BEGIN Input data

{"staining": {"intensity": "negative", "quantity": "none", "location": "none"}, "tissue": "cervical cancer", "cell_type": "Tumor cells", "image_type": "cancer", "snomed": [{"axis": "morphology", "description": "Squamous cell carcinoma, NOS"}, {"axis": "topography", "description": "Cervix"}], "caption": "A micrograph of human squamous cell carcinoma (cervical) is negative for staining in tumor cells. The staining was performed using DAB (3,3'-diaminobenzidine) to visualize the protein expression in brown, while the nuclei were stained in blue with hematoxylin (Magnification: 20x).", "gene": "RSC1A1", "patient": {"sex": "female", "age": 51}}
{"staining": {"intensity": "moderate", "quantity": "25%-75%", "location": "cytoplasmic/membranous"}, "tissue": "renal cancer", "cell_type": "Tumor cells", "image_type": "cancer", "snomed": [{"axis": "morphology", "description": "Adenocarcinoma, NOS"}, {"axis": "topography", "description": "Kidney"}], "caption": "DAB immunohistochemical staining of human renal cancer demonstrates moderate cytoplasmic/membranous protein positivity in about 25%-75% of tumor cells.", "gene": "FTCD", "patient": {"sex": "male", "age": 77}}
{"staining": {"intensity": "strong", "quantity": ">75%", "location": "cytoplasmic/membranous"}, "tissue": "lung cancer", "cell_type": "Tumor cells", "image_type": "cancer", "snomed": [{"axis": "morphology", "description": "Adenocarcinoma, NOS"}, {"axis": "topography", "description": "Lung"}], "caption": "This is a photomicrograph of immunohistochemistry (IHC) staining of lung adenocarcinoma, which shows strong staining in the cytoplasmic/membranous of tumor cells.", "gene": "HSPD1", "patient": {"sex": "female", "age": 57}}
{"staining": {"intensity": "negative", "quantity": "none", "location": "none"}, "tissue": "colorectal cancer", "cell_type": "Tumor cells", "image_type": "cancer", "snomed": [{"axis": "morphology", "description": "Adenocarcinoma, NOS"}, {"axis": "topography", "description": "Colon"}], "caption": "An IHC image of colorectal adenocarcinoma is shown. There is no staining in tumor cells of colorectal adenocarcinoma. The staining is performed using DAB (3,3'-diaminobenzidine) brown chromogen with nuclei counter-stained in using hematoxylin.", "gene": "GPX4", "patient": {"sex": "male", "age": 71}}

END Input data

All lines above should be output verbatim.

{"staining": {"intensity": "negative", "quantity": "none", "location": "none"}, "tissue": "cervical cancer", "cell_type": "Tumor cells", "image_type": "cancer", "snomed": [{"axis": "morphology", "description": "Squamous cell carcinoma, NOS"}, {"axis": "topography", "description": "Cervix"}], "caption": "A micrograph of human squamous cell carcinoma (cervical) is negative for staining in tumor cells. The staining was performed using DAB (3,3'-diaminobenzidine) to visualize the protein expression in brown, while the nuclei were stained in blue with hematoxylin (Magnification: 20x).", "gene": "RSC1A1", "patient": {"sex": "female", "age": 51}}
{"staining": {"intensity": "moderate", "quantity": "25%-75%", "location": "cytoplasmic/membranous"}, "tissue": "renal cancer", "cell_type": "Tumor cells", "image_type": "cancer", "snomed": [{"axis": "morphology", "description": "Adenocarcinoma, NOS"}, {"axis": "topography", "description": "Kidney"}], "caption": "DAB immunohistochemical staining of human renal cancer demonstrates moderate cytoplasmic/membranous protein positivity in about 25%-75% of tumor cells.", "gene": "FTCD", "patient": {"sex": "male", "age": 77}}
{"staining": {"intensity": "strong", "quantity": ">75%", "location": "cytoplasmic/membranous"}, "tissue": "lung cancer", "cell_type": "Tumor cells", "image_type": "cancer", "snomed": [{"axis": "morphology", "description": "Adenocarcinoma, NOS"}, {"axis": "topography", "description": "Lung"}], "caption": "This is a photomicrograph of immunohistochemistry (IHC) staining of lung adenocarcinoma, which shows strong staining in the cytoplasmic/membranous of tumor cells.", "gene": "HSPD1", "patient": {"sex": "female", "age": 57}}
{"staining": {"intensity": "negative", "quantity": "none", "location": "none"}, "tissue": "colorectal cancer", "cell_type": "Tumor cells", "image_type": "cancer", "snomed": [{"axis": "morphology", "description": "Adenocarcinoma, NOS"}, {"axis": "topography", "description": "Colon"}], "caption": "An IHC image of colorectal adenocarcinoma is shown. There is no staining in tumor cells of colorectal adenocarcinoma. The staining is performed using DAB (3,3'-diaminobenzidine) brown chromogen with nuclei counter-stained in using hematoxylin.", "gene": "GPX4", "patient": {"sex": "male", "age": 71}}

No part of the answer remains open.